COLLECTED DATA Block Start

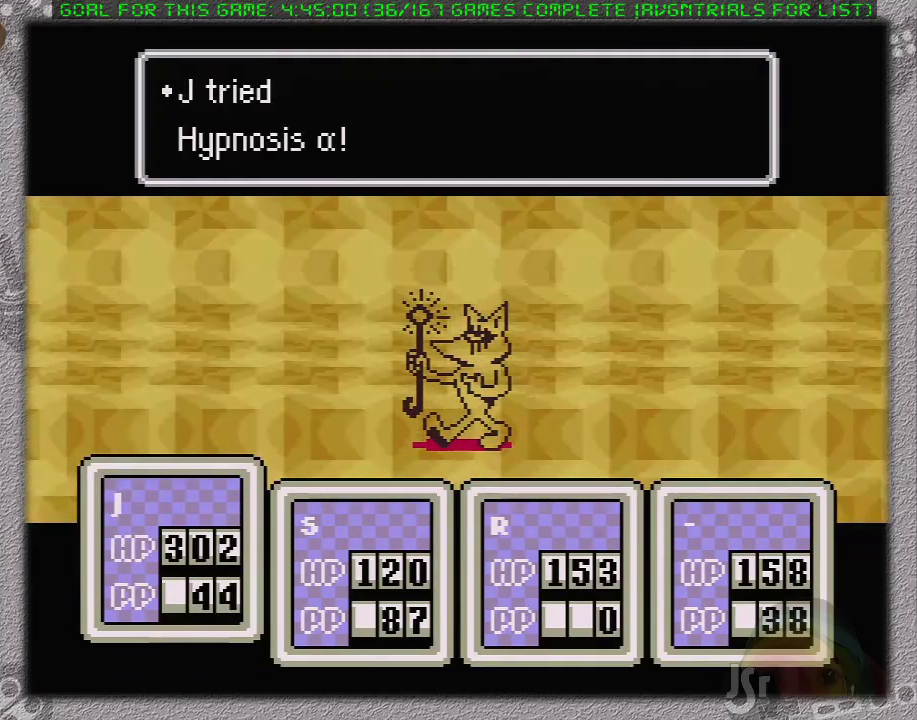
{"buttons": ["A", "L1"], "events": [[17, "A", "up"], [50, "L1", "down"], [150, "L1", "up"], [317, "A", "down"], [367, "A", "up"], [450, "A", "down"], [450, "L1", "down"]]}
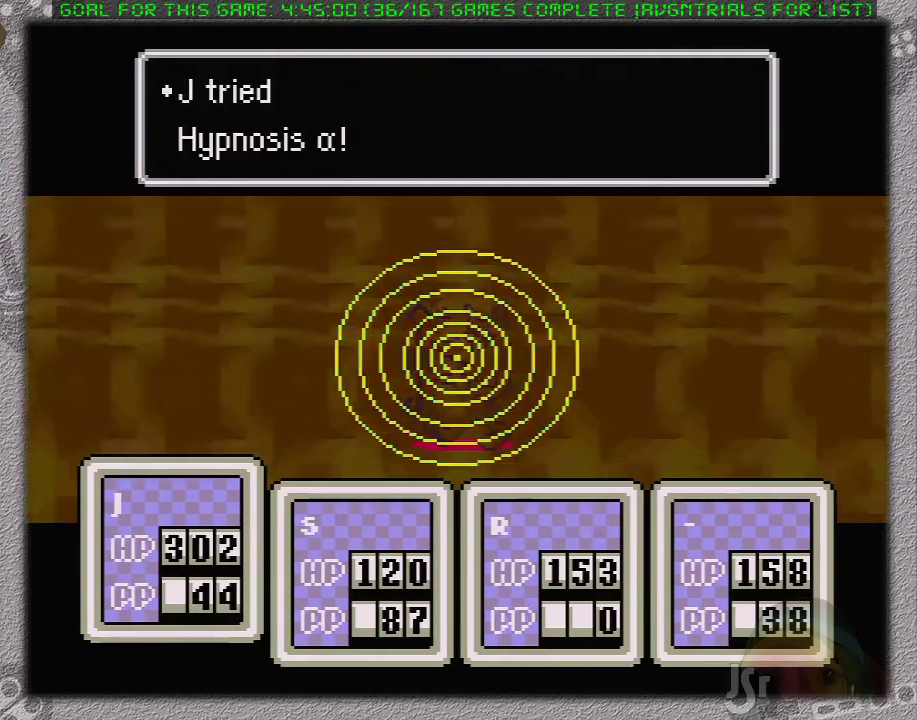
{"buttons": [], "events": [[33, "A", "up"], [83, "L1", "up"], [117, "A", "down"], [150, "L1", "down"], [183, "A", "up"], [200, "L1", "up"], [233, "A", "down"], [333, "A", "up"], [400, "A", "down"], [433, "L1", "down"], [483, "A", "up"], [483, "L1", "up"]]}
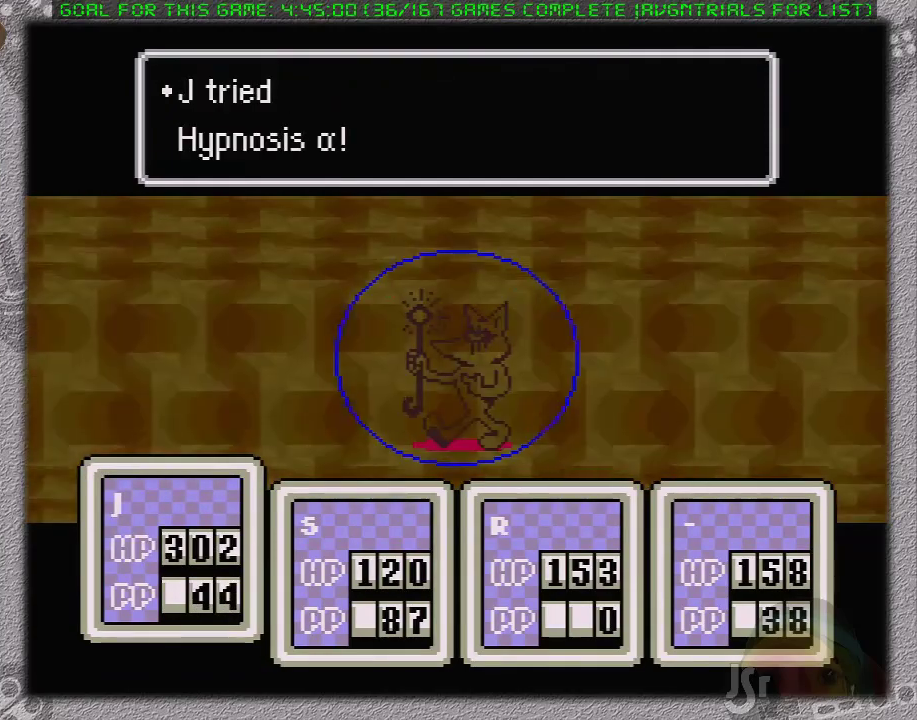
{"buttons": ["A"], "events": [[83, "A", "down"], [83, "L1", "down"], [150, "A", "up"], [183, "L1", "up"], [200, "A", "down"], [267, "L1", "down"], [300, "A", "up"], [333, "L1", "up"], [383, "A", "down"], [417, "L1", "down"], [467, "L1", "up"]]}
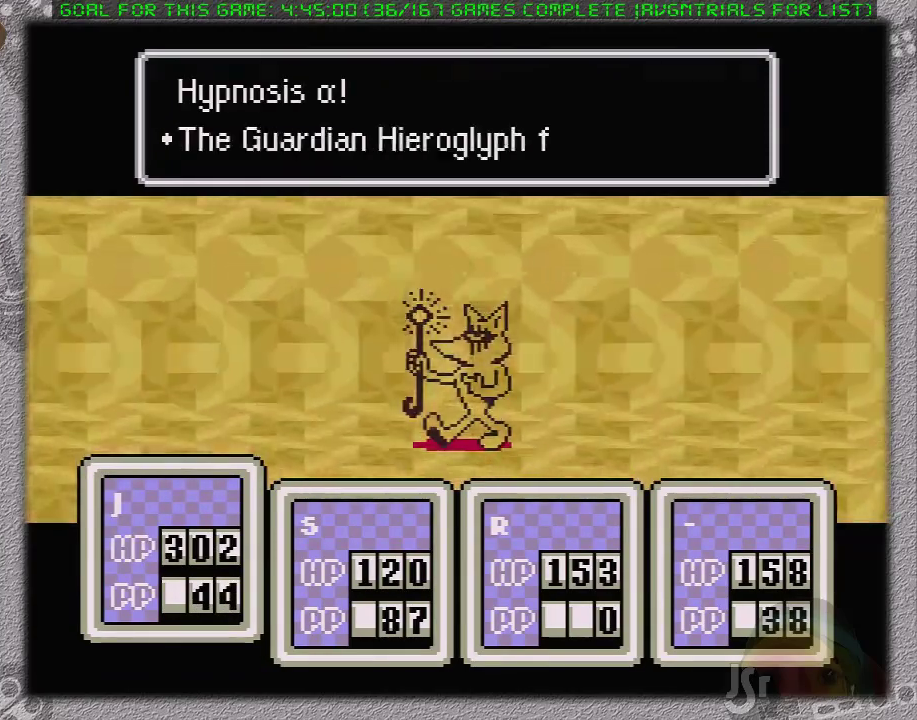
{"buttons": [], "events": [[67, "L1", "down"], [133, "A", "up"], [167, "L1", "up"], [200, "A", "down"], [217, "L1", "down"], [317, "A", "up"], [317, "L1", "up"], [383, "A", "down"], [383, "L1", "down"], [467, "A", "up"], [467, "L1", "up"]]}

COLLECTED DATA Block End

Repeat the data in full, exactly as it stands, but drop every picture.

{"buttons": ["A", "L1"], "events": [[17, "A", "up"], [50, "L1", "down"], [150, "L1", "up"], [317, "A", "down"], [367, "A", "up"], [450, "A", "down"], [450, "L1", "down"]]}
{"buttons": [], "events": [[33, "A", "up"], [83, "L1", "up"], [117, "A", "down"], [150, "L1", "down"], [183, "A", "up"], [200, "L1", "up"], [233, "A", "down"], [333, "A", "up"], [400, "A", "down"], [433, "L1", "down"], [483, "A", "up"], [483, "L1", "up"]]}
{"buttons": ["A"], "events": [[83, "A", "down"], [83, "L1", "down"], [150, "A", "up"], [183, "L1", "up"], [200, "A", "down"], [267, "L1", "down"], [300, "A", "up"], [333, "L1", "up"], [383, "A", "down"], [417, "L1", "down"], [467, "L1", "up"]]}
{"buttons": [], "events": [[67, "L1", "down"], [133, "A", "up"], [167, "L1", "up"], [200, "A", "down"], [217, "L1", "down"], [317, "A", "up"], [317, "L1", "up"], [383, "A", "down"], [383, "L1", "down"], [467, "A", "up"], [467, "L1", "up"]]}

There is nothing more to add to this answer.